March 21, 2018

Is the governor’s race tied?

In the past few weeks, I noticed something from Steve Pearce’s campaign. Twice, staffers posted on social media that in the governor’s race, he is “tied” in the gubernatorial race against Michelle Lujan Grisham.

And this week, when replying to the story about his controversial comments on same-sex marriage from 2008, his campaign manager asserted the video came out because national Democrats “are panicking because this race is tied.”

Democrats still have a contested primary, while Pearce has no opponent in June.

I asked Pearce’s campaign manager why he said that, and he pointed to Google Ads by Lujan Grisham’s campaign asserting that the race is tied.

“I’d assume it’s one of their internal polls but that’s a guess,” Paul Smith wrote in an email.

He forwarded a Pearce campaign email with a screenshot of a Lujan Grisham ad that says, “New Mexico polls TIED.”

After this, I reached out to the Lujan Grisham campaign, asking if the poll was an internal poll or another available poll.

Tuesday, spokesman Victor Reyes responded.

“Our digital ad is referencing the Pearce campaign poll from last May that showed the race within the margin of error,” Reyes in an email.

We wrote about that poll when it was released.
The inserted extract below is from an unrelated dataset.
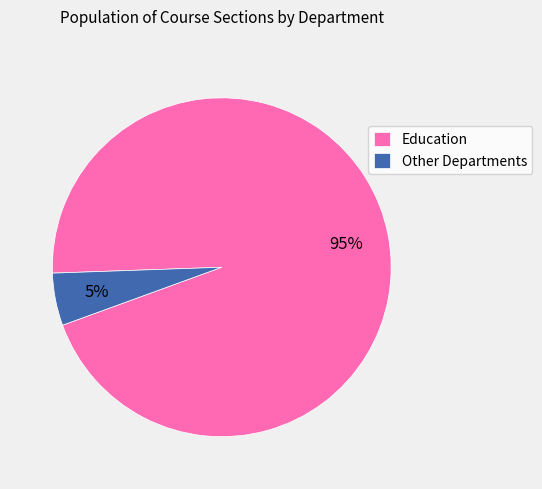

What is the largest slice in the pie chart?

Education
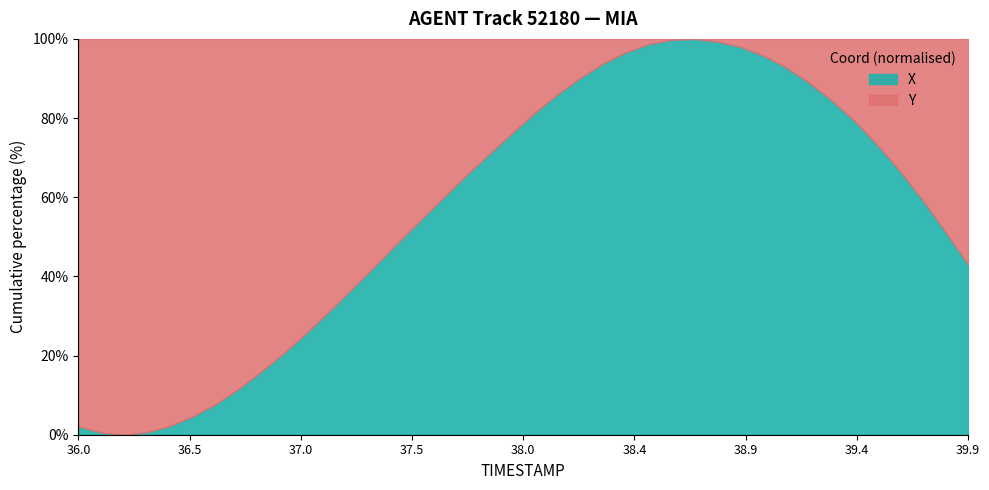

Is it true that X equals 15.0 at 39.9?

False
It was from The Tarrance Group, a Republican pollster which has worked for past Pearce campaigns, though this poll came from before Pearce officially entered the race.

The poll showed Lujan Grisham with a 47 percent to 43 percent lead over Pearce.

Both campaigns surely have more up-to-date polls—but neither have released any since then. Instead, both campaigns opt to fundraise off a nearly 10-month old poll.

Saying a race is close—or even that your candidate is in peril—is one strategy to drive donations. The Democratic Congressional Campaign Committee infamously uses this to almost absurdity. Every few months, another news outlet writes about the emails. Buzzfeed News most recently wrote about the “dire email fundraiser” technique. (And before them the Center for Public Integrity,  Observer, The New Republic and many other outlets).

It also shows the complete lack of public polling in the race. Those on the outside of the campaigns have no real sense of where the race actually stands.

Lujan Grisham faces former media executive Jeff Apodaca and state Sen. Joe Cervantes in the Democratic primary in June.

Polls in that Democratic primary have shown Lujan Grisham with a large lead.